Problem to work on » Copy out each line of the items below that contains the string "Departement", matching its capitalization exactly.
***** Listed records *****
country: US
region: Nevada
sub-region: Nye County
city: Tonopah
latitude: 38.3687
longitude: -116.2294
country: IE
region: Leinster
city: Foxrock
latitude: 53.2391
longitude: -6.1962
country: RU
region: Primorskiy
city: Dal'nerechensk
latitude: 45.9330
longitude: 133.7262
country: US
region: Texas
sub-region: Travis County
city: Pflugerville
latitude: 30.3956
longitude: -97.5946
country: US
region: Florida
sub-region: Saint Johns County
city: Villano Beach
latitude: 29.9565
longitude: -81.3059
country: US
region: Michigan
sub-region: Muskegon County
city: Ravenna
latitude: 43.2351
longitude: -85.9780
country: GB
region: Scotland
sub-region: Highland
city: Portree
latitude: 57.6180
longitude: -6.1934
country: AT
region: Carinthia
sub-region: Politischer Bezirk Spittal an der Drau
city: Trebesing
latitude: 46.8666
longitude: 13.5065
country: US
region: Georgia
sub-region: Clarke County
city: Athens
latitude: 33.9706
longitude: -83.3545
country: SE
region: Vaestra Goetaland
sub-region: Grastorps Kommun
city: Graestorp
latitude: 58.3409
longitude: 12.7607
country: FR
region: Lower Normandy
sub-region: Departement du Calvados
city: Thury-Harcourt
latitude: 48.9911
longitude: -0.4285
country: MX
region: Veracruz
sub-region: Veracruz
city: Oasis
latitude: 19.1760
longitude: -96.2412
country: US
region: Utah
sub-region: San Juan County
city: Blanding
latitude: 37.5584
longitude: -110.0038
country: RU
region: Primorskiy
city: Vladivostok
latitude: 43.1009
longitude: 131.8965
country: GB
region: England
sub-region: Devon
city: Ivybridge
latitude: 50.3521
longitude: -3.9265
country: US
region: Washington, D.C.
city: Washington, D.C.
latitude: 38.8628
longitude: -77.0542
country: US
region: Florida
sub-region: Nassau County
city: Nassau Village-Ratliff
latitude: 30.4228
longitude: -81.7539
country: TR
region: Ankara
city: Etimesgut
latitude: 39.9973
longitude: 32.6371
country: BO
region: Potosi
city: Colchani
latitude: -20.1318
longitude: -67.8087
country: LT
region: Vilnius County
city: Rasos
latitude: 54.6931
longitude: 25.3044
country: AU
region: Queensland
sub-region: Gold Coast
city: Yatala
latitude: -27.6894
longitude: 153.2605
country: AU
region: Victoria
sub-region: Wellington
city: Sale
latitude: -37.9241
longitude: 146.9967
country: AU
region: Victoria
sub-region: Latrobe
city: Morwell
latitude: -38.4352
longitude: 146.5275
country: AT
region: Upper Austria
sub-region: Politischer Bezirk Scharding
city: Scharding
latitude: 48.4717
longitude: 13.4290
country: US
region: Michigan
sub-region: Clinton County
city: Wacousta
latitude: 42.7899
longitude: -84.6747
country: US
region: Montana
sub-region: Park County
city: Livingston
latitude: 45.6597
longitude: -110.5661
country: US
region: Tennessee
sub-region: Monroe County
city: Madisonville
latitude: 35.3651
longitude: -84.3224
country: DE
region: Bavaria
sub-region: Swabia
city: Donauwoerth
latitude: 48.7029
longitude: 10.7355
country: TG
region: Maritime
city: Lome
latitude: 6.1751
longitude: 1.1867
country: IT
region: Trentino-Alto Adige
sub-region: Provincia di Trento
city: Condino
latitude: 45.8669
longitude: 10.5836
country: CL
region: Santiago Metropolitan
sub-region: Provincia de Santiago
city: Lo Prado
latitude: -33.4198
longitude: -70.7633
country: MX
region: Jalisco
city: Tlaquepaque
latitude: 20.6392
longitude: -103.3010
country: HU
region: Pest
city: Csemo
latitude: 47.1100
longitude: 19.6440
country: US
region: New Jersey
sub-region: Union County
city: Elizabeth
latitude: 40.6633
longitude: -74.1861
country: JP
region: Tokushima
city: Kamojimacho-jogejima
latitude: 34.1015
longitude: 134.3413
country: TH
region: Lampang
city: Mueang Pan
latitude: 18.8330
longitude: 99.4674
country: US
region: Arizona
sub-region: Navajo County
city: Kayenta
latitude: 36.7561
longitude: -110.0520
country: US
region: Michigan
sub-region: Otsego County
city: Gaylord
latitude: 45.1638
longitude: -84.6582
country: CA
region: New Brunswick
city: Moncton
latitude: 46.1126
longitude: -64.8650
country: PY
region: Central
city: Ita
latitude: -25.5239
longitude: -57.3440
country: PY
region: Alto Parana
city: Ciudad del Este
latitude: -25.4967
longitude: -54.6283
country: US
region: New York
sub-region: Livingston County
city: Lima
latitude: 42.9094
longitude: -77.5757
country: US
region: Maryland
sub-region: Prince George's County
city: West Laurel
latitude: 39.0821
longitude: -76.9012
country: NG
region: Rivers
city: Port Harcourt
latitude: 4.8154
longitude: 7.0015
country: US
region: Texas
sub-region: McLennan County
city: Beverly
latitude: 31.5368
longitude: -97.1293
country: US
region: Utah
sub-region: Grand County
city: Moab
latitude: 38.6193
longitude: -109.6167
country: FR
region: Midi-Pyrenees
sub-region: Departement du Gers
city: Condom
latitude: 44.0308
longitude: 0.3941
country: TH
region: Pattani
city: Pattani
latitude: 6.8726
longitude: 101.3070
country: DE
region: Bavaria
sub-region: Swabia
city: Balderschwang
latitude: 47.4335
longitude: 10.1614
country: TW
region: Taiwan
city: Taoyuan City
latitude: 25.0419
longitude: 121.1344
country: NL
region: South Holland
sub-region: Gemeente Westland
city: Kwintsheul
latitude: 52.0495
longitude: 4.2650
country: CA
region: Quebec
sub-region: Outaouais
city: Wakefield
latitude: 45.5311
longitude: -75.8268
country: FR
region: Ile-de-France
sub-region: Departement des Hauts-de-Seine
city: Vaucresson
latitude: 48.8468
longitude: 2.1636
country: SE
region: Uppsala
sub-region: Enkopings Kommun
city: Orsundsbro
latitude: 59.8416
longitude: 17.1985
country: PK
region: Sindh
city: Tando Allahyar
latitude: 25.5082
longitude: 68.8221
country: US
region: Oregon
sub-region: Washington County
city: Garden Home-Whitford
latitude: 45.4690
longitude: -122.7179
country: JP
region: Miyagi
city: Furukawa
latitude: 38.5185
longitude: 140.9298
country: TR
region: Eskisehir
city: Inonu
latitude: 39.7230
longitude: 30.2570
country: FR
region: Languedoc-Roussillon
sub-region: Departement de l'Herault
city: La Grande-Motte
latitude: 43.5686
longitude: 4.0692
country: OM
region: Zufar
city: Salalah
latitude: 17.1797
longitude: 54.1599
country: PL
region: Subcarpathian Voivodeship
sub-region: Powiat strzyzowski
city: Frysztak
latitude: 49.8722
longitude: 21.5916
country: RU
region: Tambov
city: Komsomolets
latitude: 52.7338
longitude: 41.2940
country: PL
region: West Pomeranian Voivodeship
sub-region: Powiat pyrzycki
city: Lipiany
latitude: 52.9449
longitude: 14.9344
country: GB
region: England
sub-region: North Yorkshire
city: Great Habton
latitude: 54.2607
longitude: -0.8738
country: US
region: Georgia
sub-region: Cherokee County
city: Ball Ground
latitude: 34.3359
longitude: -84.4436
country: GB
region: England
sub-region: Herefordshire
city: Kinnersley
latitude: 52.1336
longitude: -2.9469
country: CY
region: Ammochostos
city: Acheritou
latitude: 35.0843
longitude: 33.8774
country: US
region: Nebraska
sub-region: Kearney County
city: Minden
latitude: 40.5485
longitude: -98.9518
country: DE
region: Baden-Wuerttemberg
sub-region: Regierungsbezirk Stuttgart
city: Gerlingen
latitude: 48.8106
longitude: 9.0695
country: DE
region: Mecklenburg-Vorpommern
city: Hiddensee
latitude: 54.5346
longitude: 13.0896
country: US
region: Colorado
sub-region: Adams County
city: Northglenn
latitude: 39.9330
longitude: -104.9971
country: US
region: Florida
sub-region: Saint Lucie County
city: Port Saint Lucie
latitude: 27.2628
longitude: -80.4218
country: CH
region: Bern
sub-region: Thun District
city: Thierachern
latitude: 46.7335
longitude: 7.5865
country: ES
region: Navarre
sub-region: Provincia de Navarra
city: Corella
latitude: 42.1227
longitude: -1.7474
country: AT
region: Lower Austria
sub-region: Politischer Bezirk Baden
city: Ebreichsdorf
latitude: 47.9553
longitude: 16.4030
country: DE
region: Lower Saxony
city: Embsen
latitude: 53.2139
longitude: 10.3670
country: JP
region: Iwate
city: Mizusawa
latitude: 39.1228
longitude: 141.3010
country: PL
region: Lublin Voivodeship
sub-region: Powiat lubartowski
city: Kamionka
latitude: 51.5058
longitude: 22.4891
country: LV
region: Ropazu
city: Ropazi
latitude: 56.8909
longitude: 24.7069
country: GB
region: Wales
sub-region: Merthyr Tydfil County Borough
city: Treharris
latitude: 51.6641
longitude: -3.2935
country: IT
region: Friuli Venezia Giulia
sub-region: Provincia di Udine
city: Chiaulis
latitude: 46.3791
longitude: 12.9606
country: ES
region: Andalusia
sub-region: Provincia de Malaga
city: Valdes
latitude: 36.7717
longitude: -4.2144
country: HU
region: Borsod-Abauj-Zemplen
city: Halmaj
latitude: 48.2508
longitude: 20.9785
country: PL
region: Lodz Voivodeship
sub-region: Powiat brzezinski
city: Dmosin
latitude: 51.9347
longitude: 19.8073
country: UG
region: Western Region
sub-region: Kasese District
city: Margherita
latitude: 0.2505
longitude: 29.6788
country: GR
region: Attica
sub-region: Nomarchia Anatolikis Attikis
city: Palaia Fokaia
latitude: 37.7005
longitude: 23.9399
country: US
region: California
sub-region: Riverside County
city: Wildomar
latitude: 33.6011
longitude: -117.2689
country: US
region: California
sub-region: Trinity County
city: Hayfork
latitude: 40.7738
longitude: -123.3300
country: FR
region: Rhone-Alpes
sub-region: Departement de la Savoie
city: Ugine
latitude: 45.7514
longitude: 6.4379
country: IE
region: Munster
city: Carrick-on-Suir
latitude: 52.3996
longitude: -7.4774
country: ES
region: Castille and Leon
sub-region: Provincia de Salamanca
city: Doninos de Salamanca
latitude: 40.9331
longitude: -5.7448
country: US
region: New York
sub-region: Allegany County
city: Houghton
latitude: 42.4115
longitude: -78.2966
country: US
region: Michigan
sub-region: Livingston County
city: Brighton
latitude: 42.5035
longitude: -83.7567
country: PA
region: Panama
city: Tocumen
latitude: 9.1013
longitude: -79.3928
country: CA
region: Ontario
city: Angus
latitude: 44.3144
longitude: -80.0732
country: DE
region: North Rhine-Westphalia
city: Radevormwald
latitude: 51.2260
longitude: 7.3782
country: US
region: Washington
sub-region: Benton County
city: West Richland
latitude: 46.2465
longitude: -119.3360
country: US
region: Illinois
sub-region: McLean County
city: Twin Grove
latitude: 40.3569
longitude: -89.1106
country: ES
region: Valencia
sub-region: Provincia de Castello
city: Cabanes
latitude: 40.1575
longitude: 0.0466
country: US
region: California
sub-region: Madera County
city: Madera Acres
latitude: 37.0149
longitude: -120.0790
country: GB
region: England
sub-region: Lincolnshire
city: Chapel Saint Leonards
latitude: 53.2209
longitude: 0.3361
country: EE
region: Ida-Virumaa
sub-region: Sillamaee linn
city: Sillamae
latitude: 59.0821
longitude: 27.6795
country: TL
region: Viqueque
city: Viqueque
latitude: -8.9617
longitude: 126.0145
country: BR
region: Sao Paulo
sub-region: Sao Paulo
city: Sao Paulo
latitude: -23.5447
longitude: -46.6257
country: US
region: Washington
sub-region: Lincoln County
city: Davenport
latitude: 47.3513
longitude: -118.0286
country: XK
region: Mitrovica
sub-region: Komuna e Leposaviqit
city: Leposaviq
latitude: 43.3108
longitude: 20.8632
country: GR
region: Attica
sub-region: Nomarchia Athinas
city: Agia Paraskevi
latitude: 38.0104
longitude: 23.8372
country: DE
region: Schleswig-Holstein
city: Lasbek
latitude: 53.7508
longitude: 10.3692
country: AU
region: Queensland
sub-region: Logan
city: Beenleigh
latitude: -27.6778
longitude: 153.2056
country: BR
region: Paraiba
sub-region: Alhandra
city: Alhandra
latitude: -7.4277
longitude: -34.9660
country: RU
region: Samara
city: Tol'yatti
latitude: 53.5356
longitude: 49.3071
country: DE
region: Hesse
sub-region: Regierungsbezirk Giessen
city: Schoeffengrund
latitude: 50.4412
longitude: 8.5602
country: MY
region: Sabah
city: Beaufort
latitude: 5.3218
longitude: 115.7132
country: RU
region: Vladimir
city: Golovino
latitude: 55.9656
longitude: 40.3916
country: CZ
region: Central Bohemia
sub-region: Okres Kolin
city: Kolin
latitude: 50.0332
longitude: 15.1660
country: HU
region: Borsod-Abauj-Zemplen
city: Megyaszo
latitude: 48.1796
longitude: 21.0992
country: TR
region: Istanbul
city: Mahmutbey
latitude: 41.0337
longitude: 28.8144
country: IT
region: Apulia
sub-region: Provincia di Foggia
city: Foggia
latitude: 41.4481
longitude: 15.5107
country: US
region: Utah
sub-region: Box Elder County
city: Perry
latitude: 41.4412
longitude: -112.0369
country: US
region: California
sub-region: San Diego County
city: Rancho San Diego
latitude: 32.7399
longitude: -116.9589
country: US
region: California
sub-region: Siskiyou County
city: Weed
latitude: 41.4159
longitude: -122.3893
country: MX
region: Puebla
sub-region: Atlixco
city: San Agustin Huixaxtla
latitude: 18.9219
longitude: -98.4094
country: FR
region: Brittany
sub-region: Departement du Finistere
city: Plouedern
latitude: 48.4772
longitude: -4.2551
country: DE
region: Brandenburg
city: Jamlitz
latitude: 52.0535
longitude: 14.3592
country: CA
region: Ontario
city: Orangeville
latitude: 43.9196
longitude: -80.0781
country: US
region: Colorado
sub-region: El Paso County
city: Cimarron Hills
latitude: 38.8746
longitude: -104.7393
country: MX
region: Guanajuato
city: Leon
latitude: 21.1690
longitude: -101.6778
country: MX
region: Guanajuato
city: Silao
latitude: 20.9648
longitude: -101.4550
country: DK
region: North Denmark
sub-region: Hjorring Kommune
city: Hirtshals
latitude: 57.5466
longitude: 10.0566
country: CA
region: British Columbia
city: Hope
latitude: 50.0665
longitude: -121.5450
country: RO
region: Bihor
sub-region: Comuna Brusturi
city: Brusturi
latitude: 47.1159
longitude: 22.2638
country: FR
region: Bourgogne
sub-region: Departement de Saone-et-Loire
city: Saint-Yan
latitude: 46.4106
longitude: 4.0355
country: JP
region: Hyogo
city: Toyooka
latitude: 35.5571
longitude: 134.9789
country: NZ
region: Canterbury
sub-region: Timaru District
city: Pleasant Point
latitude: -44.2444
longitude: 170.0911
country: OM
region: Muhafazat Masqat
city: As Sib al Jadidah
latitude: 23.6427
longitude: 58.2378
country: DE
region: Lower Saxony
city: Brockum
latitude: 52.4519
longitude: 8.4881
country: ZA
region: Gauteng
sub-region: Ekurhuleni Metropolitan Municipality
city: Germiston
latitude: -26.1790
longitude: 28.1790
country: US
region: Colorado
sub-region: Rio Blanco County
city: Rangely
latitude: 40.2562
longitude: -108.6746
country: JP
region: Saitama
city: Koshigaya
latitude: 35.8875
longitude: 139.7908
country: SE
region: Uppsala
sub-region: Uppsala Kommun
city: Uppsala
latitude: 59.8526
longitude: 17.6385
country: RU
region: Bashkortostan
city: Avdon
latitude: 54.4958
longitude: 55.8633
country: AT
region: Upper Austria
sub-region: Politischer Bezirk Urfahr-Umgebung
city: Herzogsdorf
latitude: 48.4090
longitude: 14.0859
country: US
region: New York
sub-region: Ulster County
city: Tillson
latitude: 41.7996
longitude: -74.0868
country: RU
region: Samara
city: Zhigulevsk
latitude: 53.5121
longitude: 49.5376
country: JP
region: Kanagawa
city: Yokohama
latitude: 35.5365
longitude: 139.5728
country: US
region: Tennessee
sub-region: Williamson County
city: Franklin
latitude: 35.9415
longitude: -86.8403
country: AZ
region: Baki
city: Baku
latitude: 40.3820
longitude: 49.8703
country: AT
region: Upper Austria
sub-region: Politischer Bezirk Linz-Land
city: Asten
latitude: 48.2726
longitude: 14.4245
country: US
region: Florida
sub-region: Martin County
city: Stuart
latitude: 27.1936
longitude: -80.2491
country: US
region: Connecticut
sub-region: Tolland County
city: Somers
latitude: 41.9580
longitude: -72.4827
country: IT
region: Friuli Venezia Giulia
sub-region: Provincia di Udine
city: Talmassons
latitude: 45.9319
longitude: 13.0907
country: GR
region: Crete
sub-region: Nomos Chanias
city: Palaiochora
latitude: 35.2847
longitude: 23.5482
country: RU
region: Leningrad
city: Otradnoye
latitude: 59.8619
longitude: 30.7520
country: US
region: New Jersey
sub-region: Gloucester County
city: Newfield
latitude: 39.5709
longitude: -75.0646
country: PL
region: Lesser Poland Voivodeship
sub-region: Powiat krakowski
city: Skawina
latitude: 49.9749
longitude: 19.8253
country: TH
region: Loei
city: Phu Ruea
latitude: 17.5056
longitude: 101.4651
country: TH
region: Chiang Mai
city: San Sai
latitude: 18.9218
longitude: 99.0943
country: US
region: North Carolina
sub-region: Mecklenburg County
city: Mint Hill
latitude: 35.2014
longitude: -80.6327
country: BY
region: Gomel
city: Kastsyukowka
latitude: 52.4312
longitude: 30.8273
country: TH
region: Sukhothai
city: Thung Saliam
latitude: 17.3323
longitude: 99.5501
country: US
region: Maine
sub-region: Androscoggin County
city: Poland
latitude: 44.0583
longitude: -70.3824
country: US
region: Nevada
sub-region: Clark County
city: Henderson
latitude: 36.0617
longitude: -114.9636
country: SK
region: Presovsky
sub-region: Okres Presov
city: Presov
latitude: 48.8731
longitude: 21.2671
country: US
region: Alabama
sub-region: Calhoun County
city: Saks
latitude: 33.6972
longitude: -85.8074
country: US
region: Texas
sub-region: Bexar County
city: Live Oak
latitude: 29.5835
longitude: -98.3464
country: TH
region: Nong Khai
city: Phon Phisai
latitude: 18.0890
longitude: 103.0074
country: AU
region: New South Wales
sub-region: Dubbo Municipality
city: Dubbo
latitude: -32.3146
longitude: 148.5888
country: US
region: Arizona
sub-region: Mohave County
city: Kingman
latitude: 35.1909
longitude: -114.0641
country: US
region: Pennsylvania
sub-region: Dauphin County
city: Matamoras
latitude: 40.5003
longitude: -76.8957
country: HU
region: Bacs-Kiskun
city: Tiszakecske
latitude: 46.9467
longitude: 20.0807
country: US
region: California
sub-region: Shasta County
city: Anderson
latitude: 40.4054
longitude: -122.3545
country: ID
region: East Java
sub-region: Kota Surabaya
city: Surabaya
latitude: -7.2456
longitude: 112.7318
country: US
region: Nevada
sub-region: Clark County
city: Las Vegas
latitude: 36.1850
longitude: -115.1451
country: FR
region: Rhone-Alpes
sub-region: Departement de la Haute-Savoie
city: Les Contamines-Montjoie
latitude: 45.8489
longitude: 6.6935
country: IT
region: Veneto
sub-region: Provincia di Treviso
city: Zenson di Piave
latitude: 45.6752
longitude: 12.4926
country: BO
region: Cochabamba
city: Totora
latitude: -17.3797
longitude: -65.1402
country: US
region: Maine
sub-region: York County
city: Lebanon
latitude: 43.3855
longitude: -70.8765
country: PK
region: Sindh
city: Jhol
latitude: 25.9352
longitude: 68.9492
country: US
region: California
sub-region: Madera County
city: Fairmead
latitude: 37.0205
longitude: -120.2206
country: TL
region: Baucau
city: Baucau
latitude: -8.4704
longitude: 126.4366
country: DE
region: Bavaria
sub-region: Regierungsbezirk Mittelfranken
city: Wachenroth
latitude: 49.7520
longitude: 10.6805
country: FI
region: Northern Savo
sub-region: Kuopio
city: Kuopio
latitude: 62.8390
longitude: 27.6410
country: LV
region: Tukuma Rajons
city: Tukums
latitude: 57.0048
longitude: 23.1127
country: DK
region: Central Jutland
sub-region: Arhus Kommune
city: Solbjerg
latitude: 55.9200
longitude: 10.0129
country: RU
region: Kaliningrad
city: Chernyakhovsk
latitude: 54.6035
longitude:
*****
The solution »
sub-region: Departement du Calvados
sub-region: Departement du Gers
sub-region: Departement des Hauts-de-Seine
sub-region: Departement de l'Herault
sub-region: Departement de la Savoie
sub-region: Departement du Finistere
sub-region: Departement de Saone-et-Loire
sub-region: Departement de la Haute-Savoie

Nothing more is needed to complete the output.